Some Medication Warning Labels Are Tough to Swallow
More than 32 million adults are at risk of dry mouth, or xerostomia, caused mainly by prescription and over-the-counter drug products. Dry mouth can lead to extensive decay, serious oral infections and make it difficult to swallow and speak. More than 80 percent of patients complain about dry mouth and dry mouth symptoms per week, according to an online member poll conducted by the Academy of General Dentistry (AGD).
To help the public better understand dry mouth as well as find the most effective treatment, the AGD developed a new print public service announcement (PSA) intended to raise awareness about the causes and consequences of dry mouth.
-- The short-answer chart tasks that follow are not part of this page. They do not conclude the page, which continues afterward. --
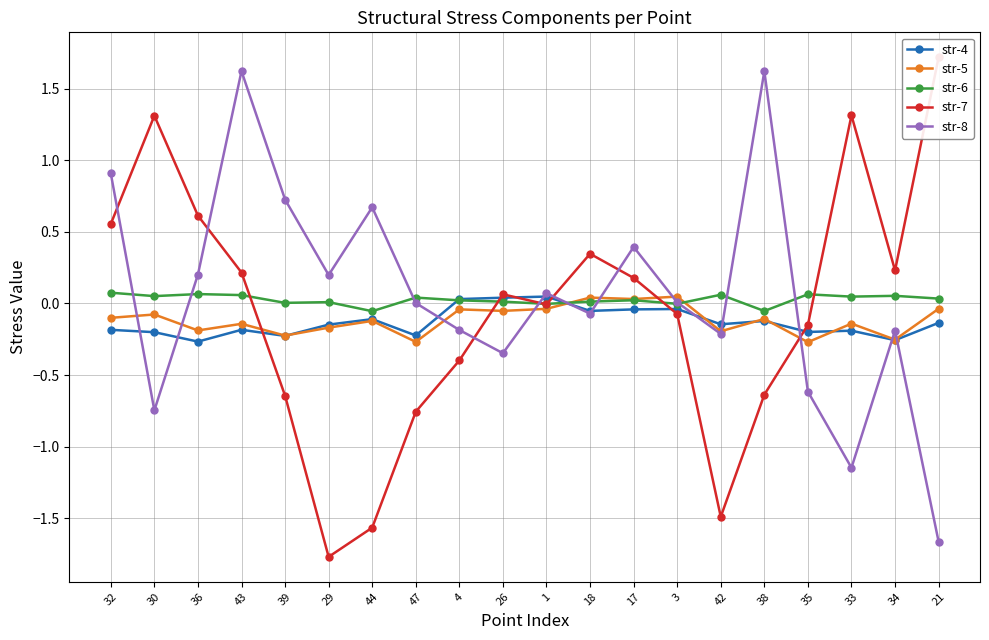

What is the difference between the maximum and second lowest values in the str-5 series?

0.3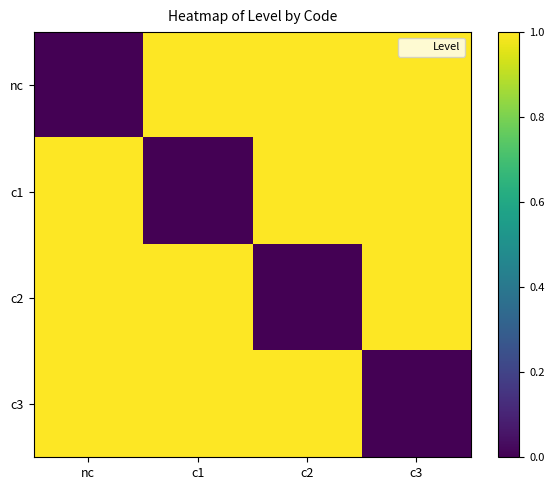

Reading right to left, extract all data points from this chart.

nc: c3=1	c2=1	c1=1	nc=0
c1: c3=1	c2=1	c1=0	nc=1
c2: c3=1	c2=0	c1=1	nc=1
c3: c3=0	c2=1	c1=1	nc=1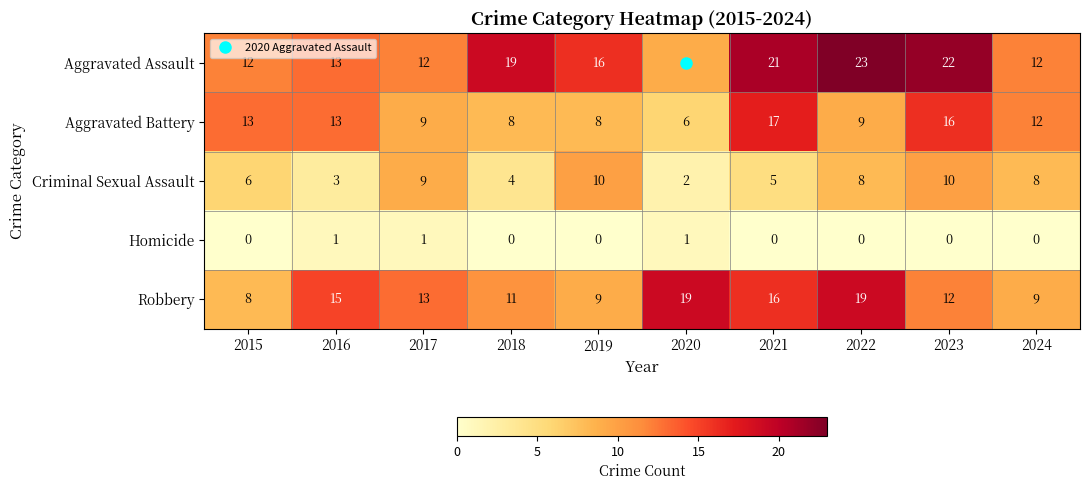

Is it true that Homicide equals 0 at 2024?

True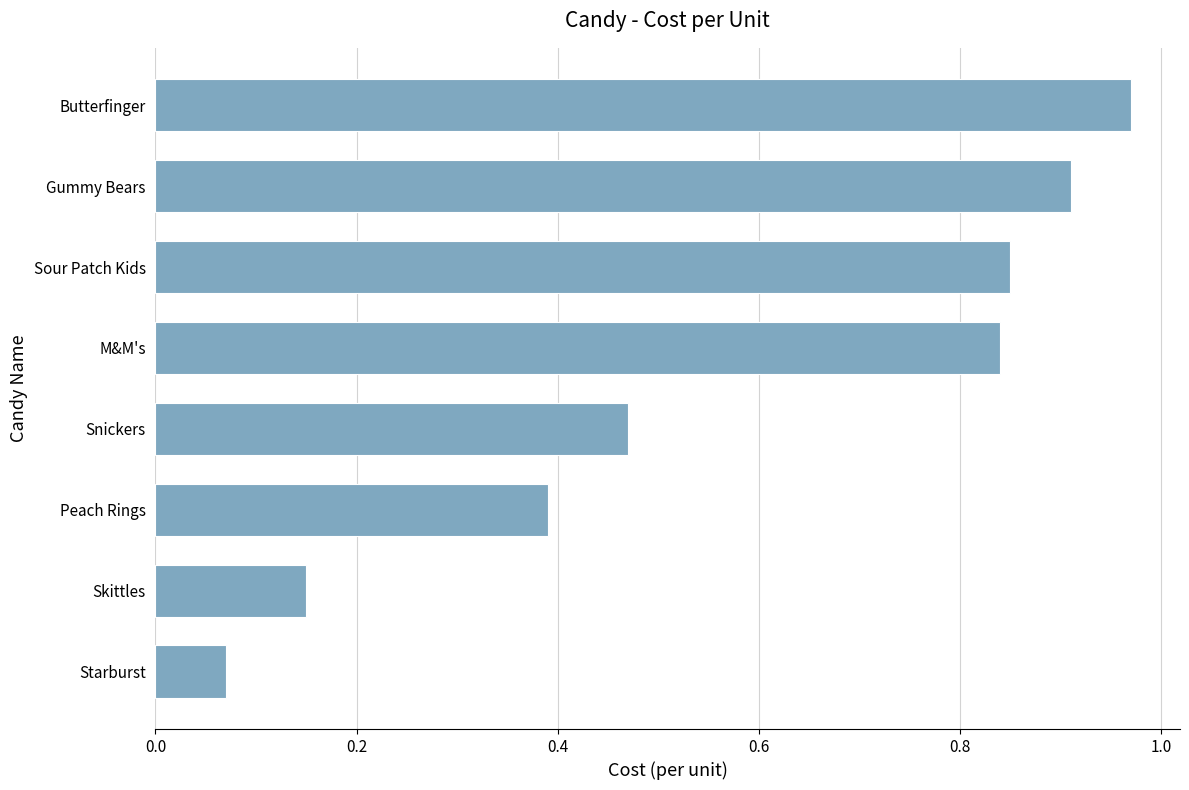

The value at Butterfinger is 0.2. True or false?

False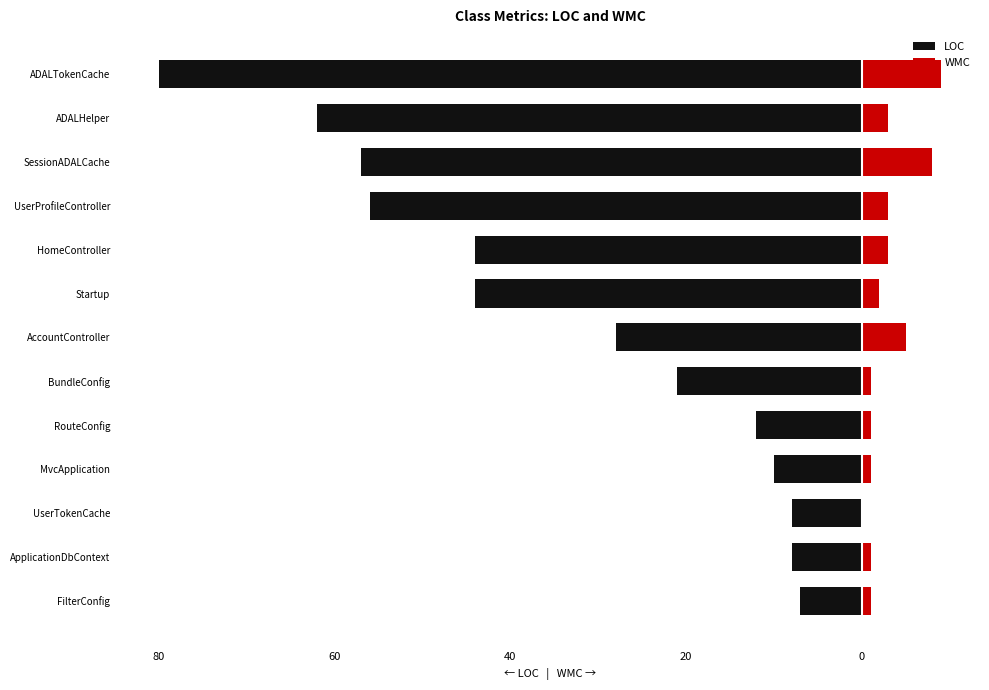

Which series has the largest range (max minus min)?

LOC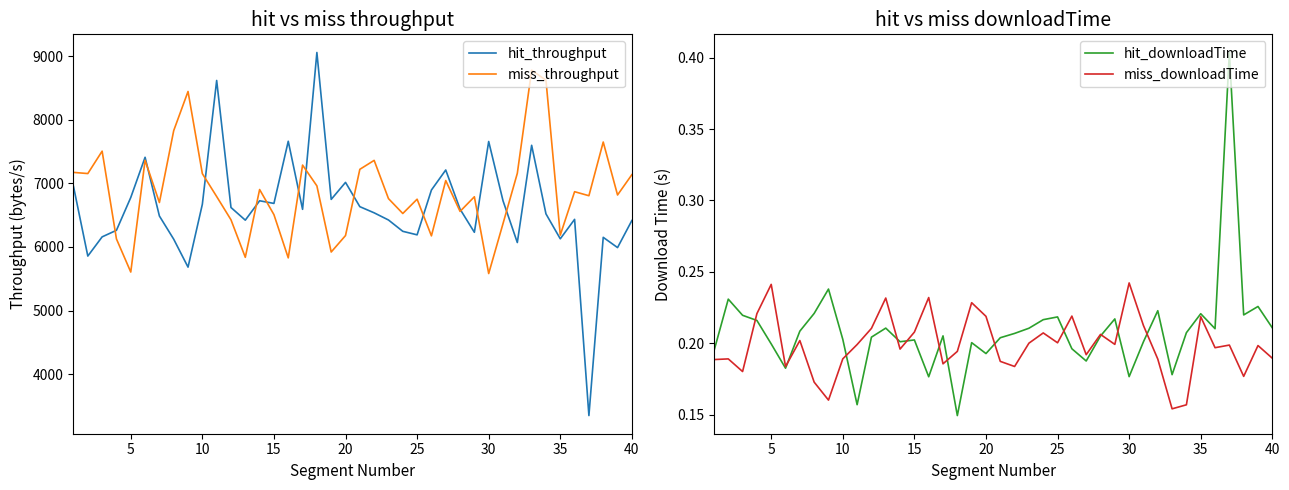

What is the difference between the miss_throughput values at 5 and 10?

1547.1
The AGD also developed a special section on its Web site — http://www.agd.org — which provides free tools the public can use to learn more about this very serious issue.
“Our profession and our members continue to see an increase of cases of this condition due to a rise in medication consumption by the public,” says AGD President Bruce DeGinder, DS, MAGD. “We want to educate the public that more than 400 prescriptions and over-the-counter drugs are known to cause dry mouth and that their general dentist can help provide solutions to this problem.”
Dry mouth is caused by a decrease in the amount of saliva in the mouth when the salivary glands do not work properly. The salivary glands help keep the mouth moist, which helps prevent decay and other oral health problems.
Many medications, prescription and over-the-counter, may decrease saliva flow and they can contribute to symptoms associated with dry mouth. The most common troublemakers are anti-hypertensives, anti-depressants, painkillers, tranquilizers, diuretics and antihistamines. Dry mouth can cause extensive tooth decay, even in people who have had a healthy mouth for years, and it contributes to many other oral health problems. Dry mouth may be a sign of a serious health condition or may occur when a person is upset or experiences stress.
“The PSA educates the public that their general dentist can help identify medications that may be responsible for causing dry mouth,” says Cindy G. Bauer, DDS, MAGD, chair of the AGD’s Council on Public Information. “They may recommend home remedies such as sucking on ice chips, sucking on sugar-free hard candy or chewing gum and rinsing with a mixture of baking soda and water.”